Let $f: [0;1] \to \Bbb R$. Is it true that if the set $A=\{x:f(x) =c\}$ is measurable for every $c$ in $\Bbb R$, then $f$ is measurable?
I have this counter example $f(x) =x$ if $x$ belong to $P$, $f(x) =-x$ otherwise, where $P$ is a non measurable set on $[0,1]$.
$A$ is measurable but $f$ is not measurable function.
I had proved that $f$ is not measurable, but how can I prove that $A$ is measurable and what is $A$ in this example ?
As you think, the answer to the question is no. However, I am not sure how your example will work. Maybe it does, but I am unable to show that there exists a measurable set $U$ such that $f^{-1}(U)$ is not measurable in your example.I had a lapse of intelligence a little bit. The comments both under the question and under my answer have explained how the OP's function works. Nonetheless, I have a different counterexample.Note that there exists (due to the Axiom of Choice) a non-measurable subset $X$ of $\left[0,1\right]$. This set has the same cardinality as $\left[\dfrac12,1\right]$, so there exists a bijection from $g:X\to \left[\dfrac12,1\right]$. Note also that $[0,1]\setminus X$ and $\left[0,\dfrac12\right)$ are also equinumerous, so there exists a bijective function $h:\big([0,1]\setminus X\big) \to \left[0,\dfrac12\right)$.

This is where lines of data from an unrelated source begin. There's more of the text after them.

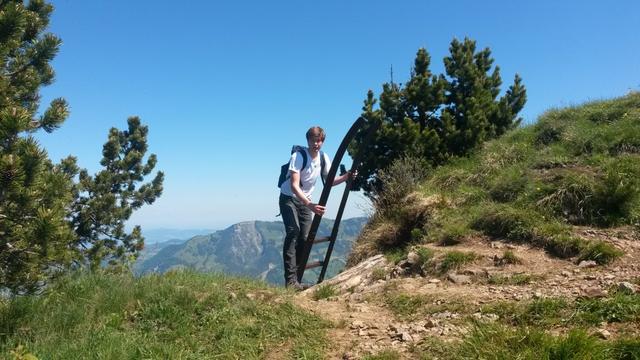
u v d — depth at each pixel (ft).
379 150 42.32
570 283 15.67
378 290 18.88
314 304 16.92
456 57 45.09
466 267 19.16
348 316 15.58
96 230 55.21
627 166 23.85
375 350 12.45
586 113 33.45
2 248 17.84
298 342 13.50
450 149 40.73
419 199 29.01
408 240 27.63
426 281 18.98
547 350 10.14
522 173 27.20
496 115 44.73
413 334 13.23
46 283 17.61
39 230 17.75
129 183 62.23
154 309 14.83
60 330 13.97
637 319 11.60
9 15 23.30
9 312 14.70
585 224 21.56
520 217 22.20
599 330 11.29
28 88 29.86
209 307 15.24
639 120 29.25
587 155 27.20
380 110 42.91
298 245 22.21
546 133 32.60
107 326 14.02
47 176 22.09
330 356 12.75
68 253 19.92
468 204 26.91
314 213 20.81
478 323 12.30
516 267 18.40
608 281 15.15
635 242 18.79
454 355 11.00
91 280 16.93
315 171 21.21
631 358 9.74
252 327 14.15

Define $f:[0,1]\to\mathbb{R}$ to be $$f(x):=\begin{cases}g(x)&\text{if }x\in X\,,\\h(x)&\text{if }x\in[0,1]\setminus X\,.\end{cases}$$ Note that $f^{-1}\big(\{c\}\big)$ is either empty or a singleton for each $c\in\mathbb{R}$ (it is empty if $c\notin[0,1]$, and is a singleton if $c\in[0,1]$). However, for the measurable set $M:=\left[\dfrac12,1\right]$, $f^{-1}(M)=X$ is not measurable. That is, $f$ is not a measurable function.